The "reference" part of this question would have been fairly straightforward, had the patron been able to speak English...
I was sitting at the reference desk with one of my library's assistant directors (Chris, who often works with me at the desk). A circulation desk staffer came to the desk, disconcerted, and with a patron in tow.
She said that this patron had walked in the front door and come to the circ desk, and began speaking to them in Spanish. No matter what they said, he would not speak English. She said they didn't know what he wanted or what to do with him, and that frankly, he was making them nervous. However, knowing that Chris spoke some Spanish (and some French, and some Portuguese - it's nice having someone on staff with a Masters in Linguistics from Harvard), she hoped he could figure out what he wanted.
Chris addressed the patron in Spanish, and the patron spoke back - but not in Spanish. It didn't even sound close. Neither Chris nor I could identify the language, but our best guess (based on its sound and the patron's appearance) was that he was speaking Arabic.
But, after a few attempts, Chris realized that the differences between English and Arabic were just to great to overcome in a couple minutes. So, he thought of something else - he called Harvard's Center for Middle Eastern Studies, thinking that someone there might be able to translate for him.
As luck would have it, the Center's secretary answered the phone, and she herself was able (and willing) to serve as a translator. Chris gave the patron the phone, and after his initial puzzled look, he proceeded to speak with her for a good ten minutes. When Chris got back on the phone, the secretary told him that the patron recently moved here from Egypt, worked in our town 9-5pm M-F, and was interested in learning English.
Well, now at least Chris knew how to help him. Chris managed to explain that we offer an English Conversation Circle for people learning English - but those meetings conflicted with his work schedule.
Then, Chris started looking for other Arabic-language resources in our area. After a bit of searching our Community Information Database and the internet in general, he found the Islamic Society of Greater Lowell. Chris contacted them and explained the situation, and thought it was a place the patron could at least start with to find what he was looking for.
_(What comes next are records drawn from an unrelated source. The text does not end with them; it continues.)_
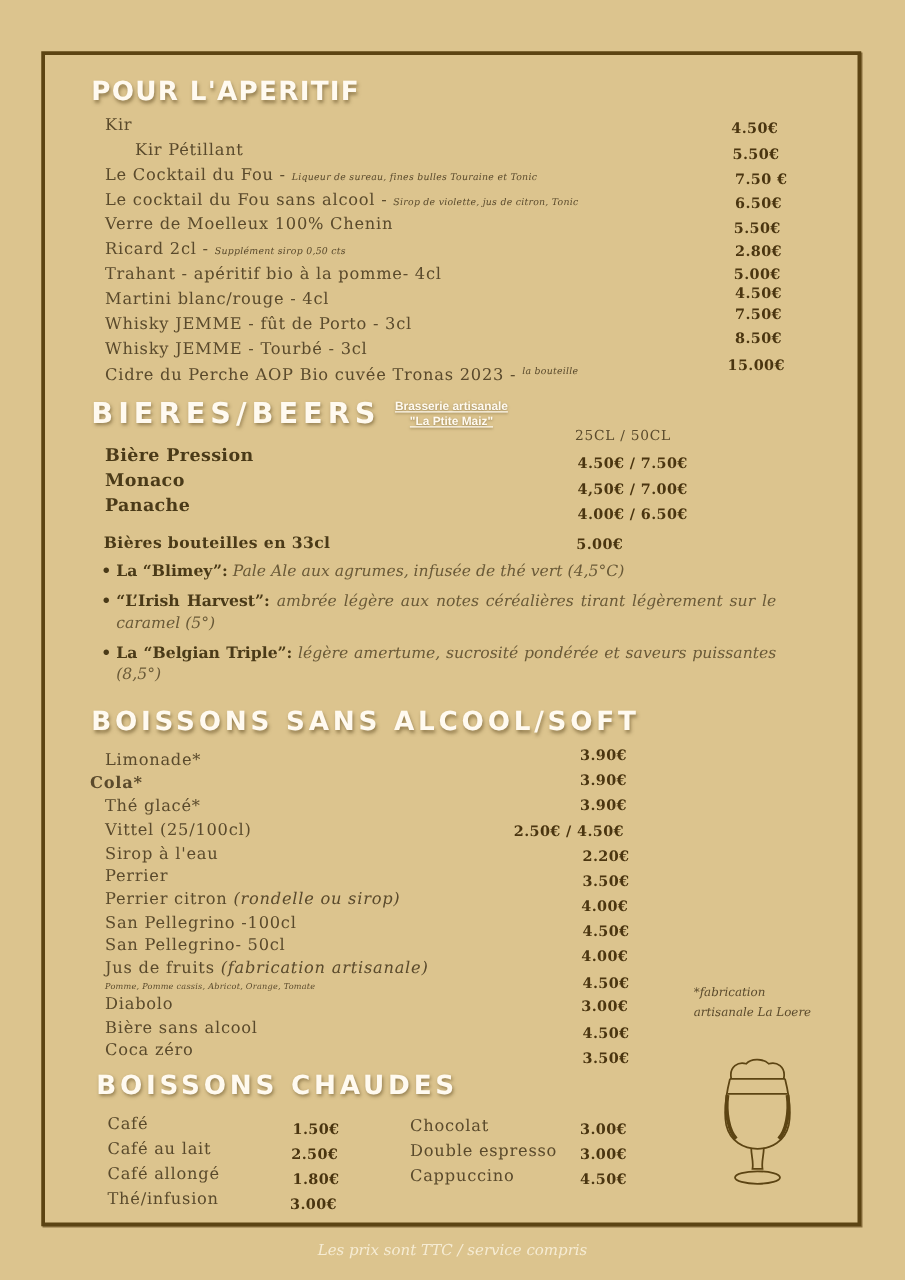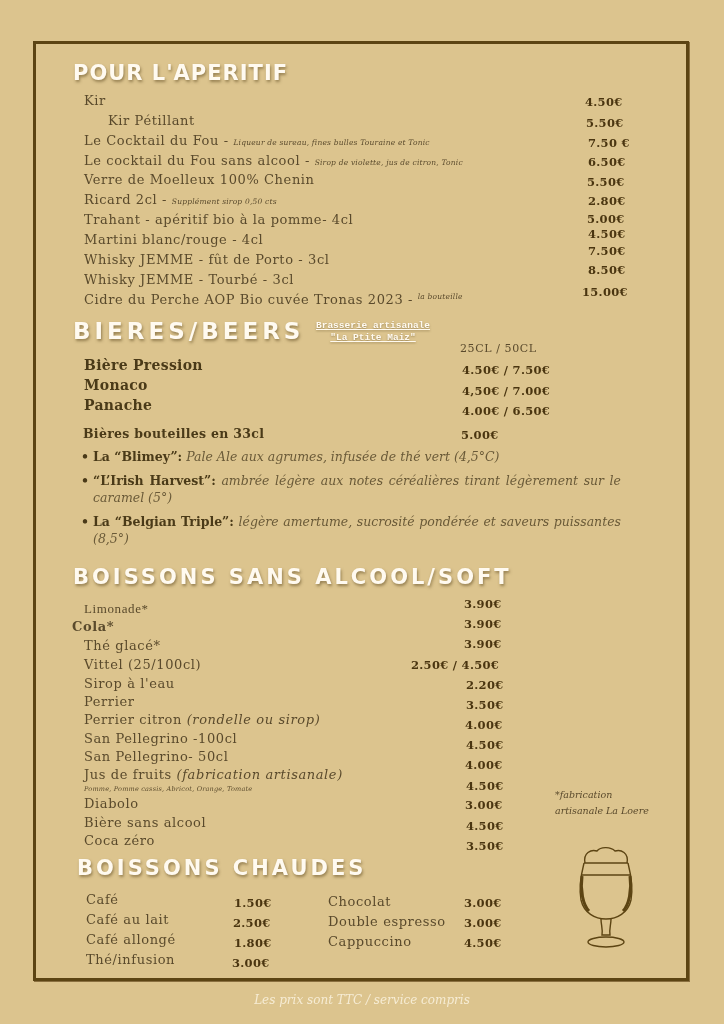--- a/index.html
+++ b/index.html
@@ -25,7 +25,7 @@
   .bullet i { color:#6a5a38; }
   .dot { position:absolute; left:-12px; top:0; font-weight:bold; color:#4a3a18; }
   .brasserie {
-    position:absolute; left:316px; top:320px; font-family:Liberation Mono, monospace; font-size:9.5px; font-weight:bold;
+    position:absolute; left:316px; top:320px; font-family:Liberation Sans, sans-serif; font-size:9.5px; font-weight:bold;
     color:#fffaf0; text-decoration:underline; text-align:center; line-height:12px; text-shadow:0 1px 2px rgba(90,70,30,0.5);
   }
   .footer {

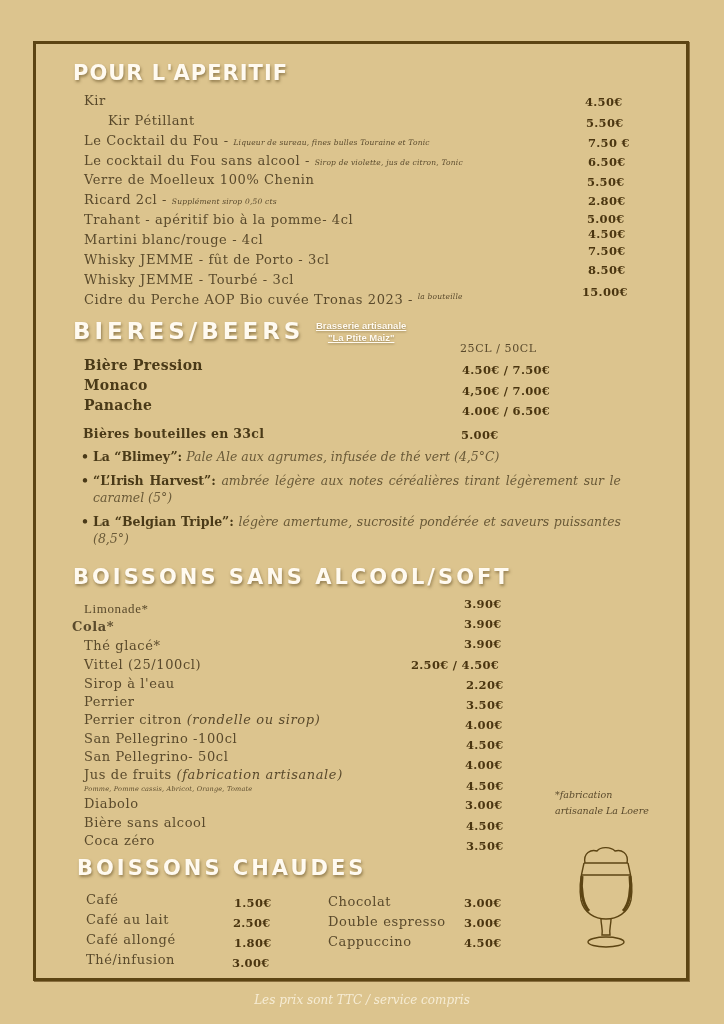--- a/index.html
+++ b/index.html
@@ -98,7 +98,7 @@
 
 <div class="h" style="left:73px;top:565px;font-size:21px;letter-spacing:3px;">BOISSONS SANS ALCOOL/SOFT</div>
 
-<div class="row" style="left:84px;top:601px;font-family:Liberation Serif, serif;">Limonade*</div>
+<div class="row" style="left:84px;top:601px;">Limonade*</div>
 <div class="price" style="left:464px;top:597px;">3.90€</div>
 <div class="row" style="left:72px;top:619px;font-weight:bold;">Cola*</div>
 <div class="price" style="left:464px;top:617px;">3.90€</div>

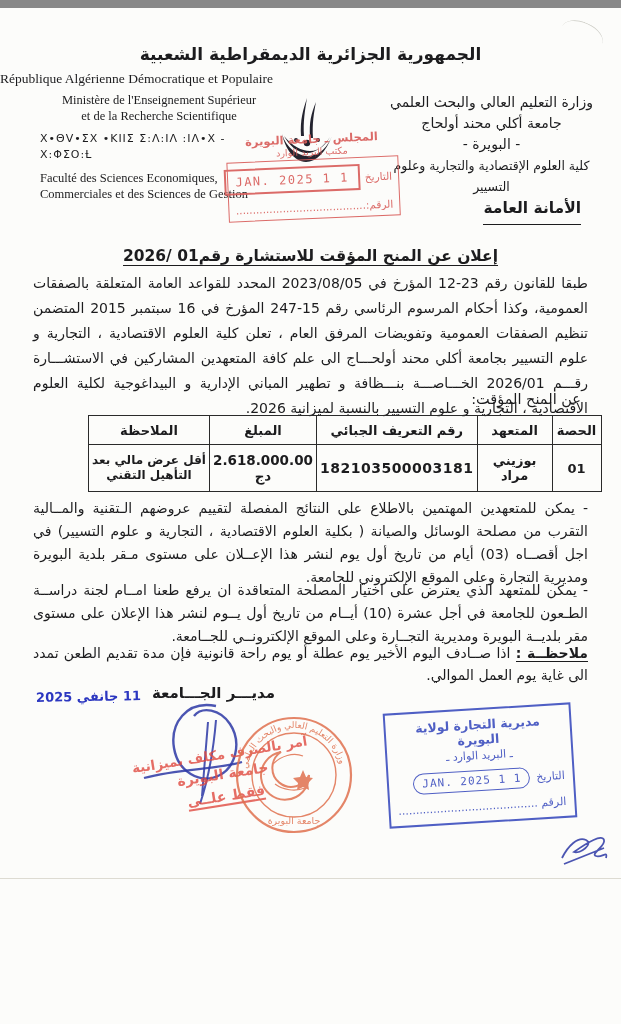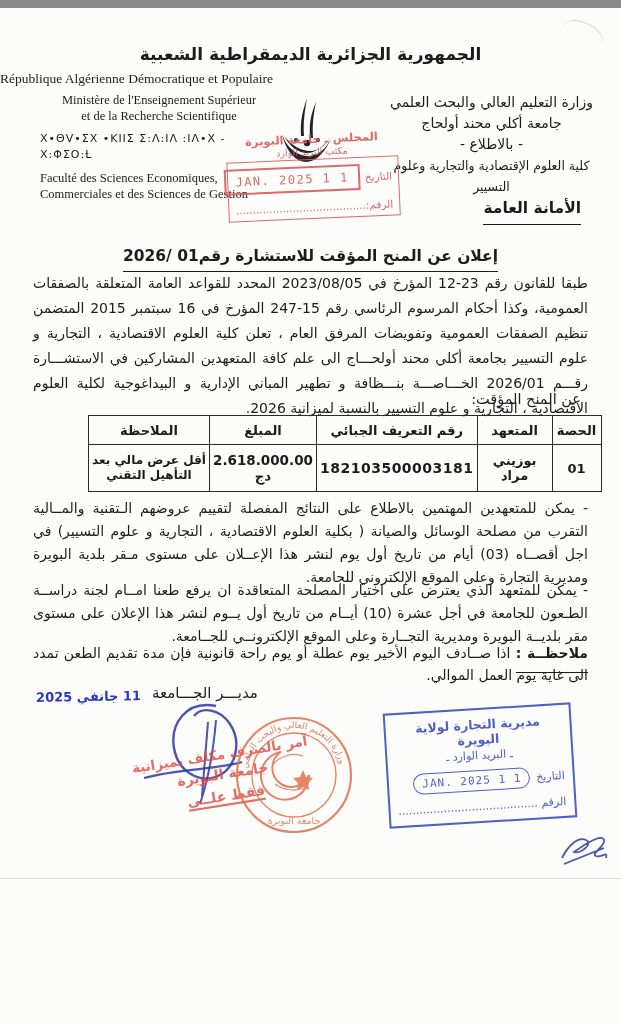--- a/index.html
+++ b/index.html
@@ -105,7 +105,7 @@
   <div class="hdr-right">
     <div>وزارة التعليم العالي والبحث العلمي</div>
     <div>جامعة أكلي محند أولحاج</div>
-    <div>- بالاطلاع -</div>
+    <div>- البويرة -</div>
     <div class="fac">كلية العلوم الإقتصادية والتجارية وعلوم التسيير</div>
   </div>
 

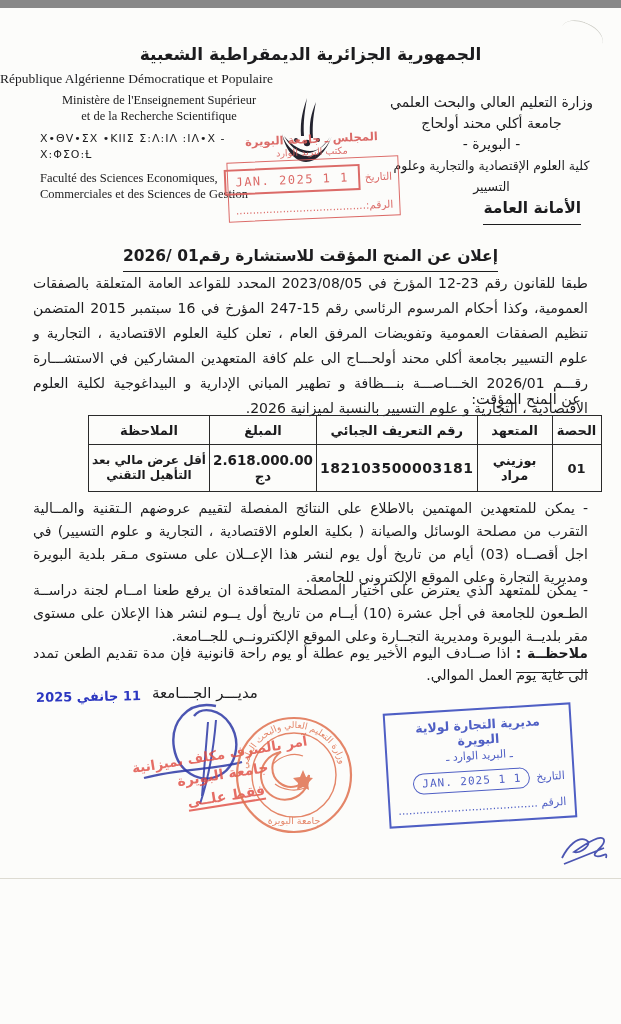--- a/index.html
+++ b/index.html
@@ -38,7 +38,7 @@
   .secretariat{position:absolute;top:191px;right:40px;font-size:15.5px;font-weight:bold;
     border-bottom:1.6px solid #1c1c1e;padding-bottom:7px;direction:rtl;}
   .doc-title{position:absolute;top:238px;left:0;width:100%;text-align:center;direction:rtl;}
-  .doc-title span{font-size:15.5px;font-weight:bold;border-bottom:1.6px solid #1c1c1e;padding-bottom:6px;}
+  .doc-title span{font-size:15.5px;font-weight:bold;border-bottom:1.6px solid #1c1c1e;padding-bottom:0;}
   
   .para{position:absolute;left:33px;width:555px;direction:rtl;text-align:justify;
     font-size:14px;line-height:25px;}

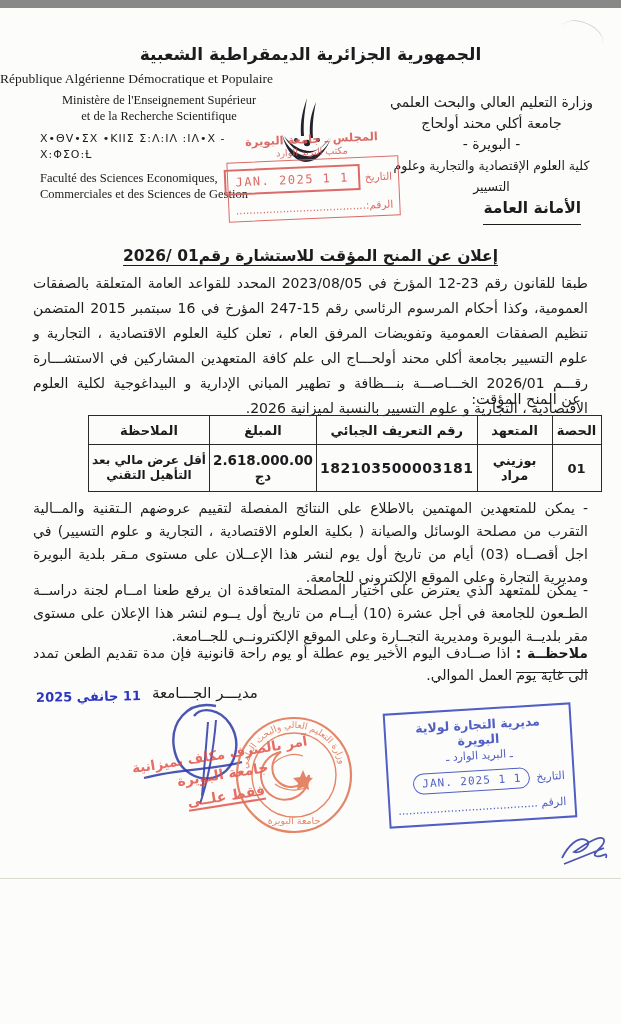--- a/index.html
+++ b/index.html
@@ -47,7 +47,7 @@
   .p2{top:489px;line-height:23px;}
   .p3{top:571px;line-height:23px;}
   .note{top:634px;line-height:22px;}
-  .note b{border-bottom:1.6px solid #1c1c1e;padding-bottom:11px;}
+  .note b{border-bottom:1.6px solid #1c1c1e;padding-bottom:0;}
   
   table.grant{position:absolute;top:407px;left:88px;direction:rtl;border-collapse:collapse;
     font-size:13px;}

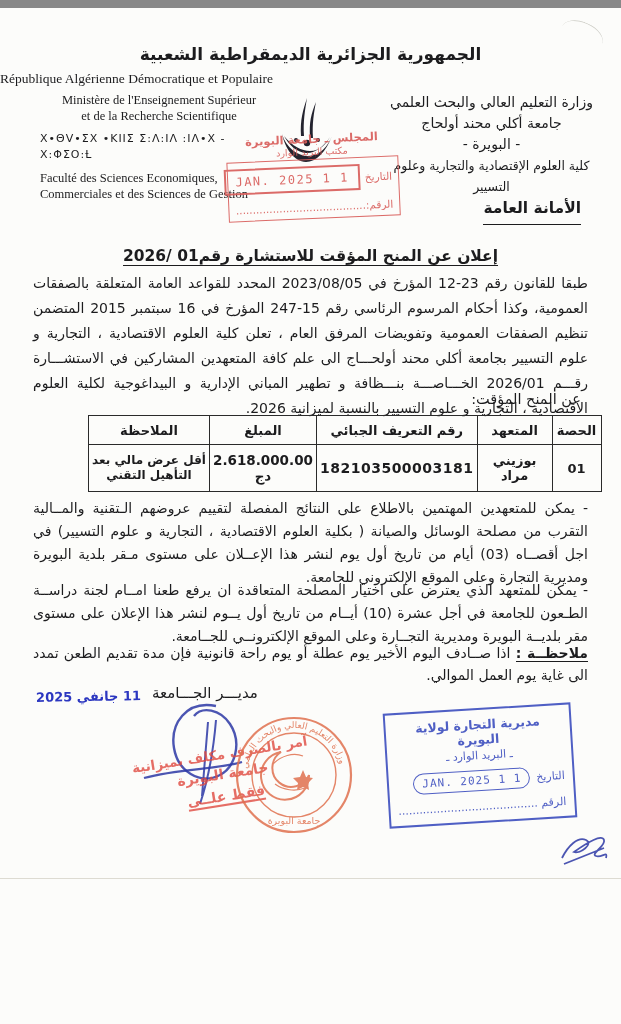--- a/index.html
+++ b/index.html
@@ -60,7 +60,7 @@
   td.amount{direction:ltr;font-size:13.5px;}
   td.remark{font-size:12px;line-height:15px;}
   
-  .sig-title{position:absolute;top:676px;left:152px;font-size:15px;font-weight:normal;direction:rtl;}
+  .sig-title{position:absolute;top:676px;left:152px;font-size:15px;font-weight:bold;direction:rtl;}
   .date-hand{position:absolute;top:681px;left:36px;color:#2c37c0;font-weight:bold;
     font-size:13px;direction:rtl;transform:rotate(-1deg);}
   .sig-scrawl{position:absolute;top:688px;left:138px;}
Now, this is a great story, but also one of those perfect-timing reference questions. If we didn't have someone with Chris' linguistics background on staff, this patron may have left empty-handed and lost. I am always happy when I'm able to find the information someone needs, but it feels so much better (for whatever reason) when the help you provide comes from your own personal interests or history, rather than just your searching skills. It gives you a chance to really connect with the patron as a person, rather than just answering a question.
It also shows that, regardless of what kind of pre-library background someone has, the specialized interests of the staff (be it Irish history, scrapbooking, geocaching, dogs, etc.) can be just as valuable as any coursework or on-the-job training.